What you will do: Word for word, reproduce all entries below, leaving every picture out.

Records for this exercise:

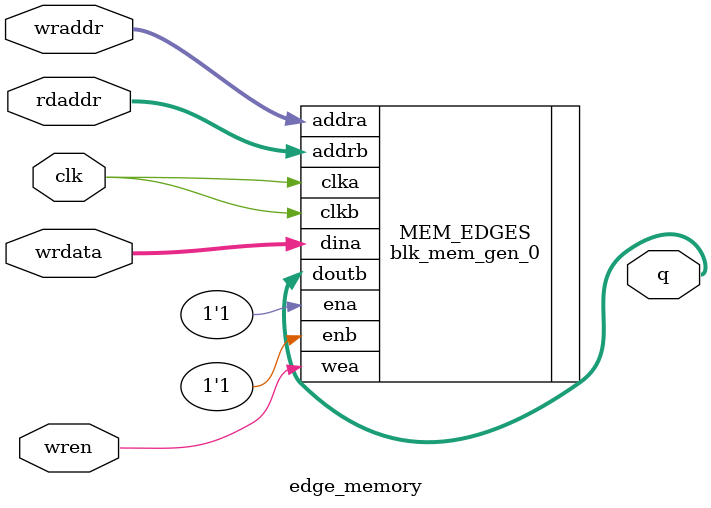
<source format=v>
module edge_memory #(
    parameter ADDR_W = 10,
    parameter DATA_W = 36
) (
    input wire clk,
    input wire [ADDR_W-1:0] rdaddr,
    input wire [ADDR_W-1:0] wraddr,
    input wire wren,
    input wire [DATA_W-1:0] wrdata,
    output wire [DATA_W-1:0] q
);
    
    blk_mem_gen_0 #(
        .ADDR_W(ADDR_W),
        .DATA_W(DATA_W)
    ) MEM_EDGES (
        .clka(clk),
        .ena(1'b1),
        .wea(wren),
        .addra(wraddr),
        .dina(wrdata),
        .clkb(clk), // wtf?
        .enb(1'b1),
        .addrb(rdaddr),
        .doutb(q)
    );

endmodule


</source>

Answer space:
<source format=v>
module edge_memory #(
    parameter ADDR_W = 10,
    parameter DATA_W = 36
) (
    input wire clk,
    input wire [ADDR_W-1:0] rdaddr,
    input wire [ADDR_W-1:0] wraddr,
    input wire wren,
    input wire [DATA_W-1:0] wrdata,
    output wire [DATA_W-1:0] q
);
    
    blk_mem_gen_0 #(
        .ADDR_W(ADDR_W),
        .DATA_W(DATA_W)
    ) MEM_EDGES (
        .clka(clk),
        .ena(1'b1),
        .wea(wren),
        .addra(wraddr),
        .dina(wrdata),
        .clkb(clk), // wtf?
        .enb(1'b1),
        .addrb(rdaddr),
        .doutb(q)
    );

endmodule


</source>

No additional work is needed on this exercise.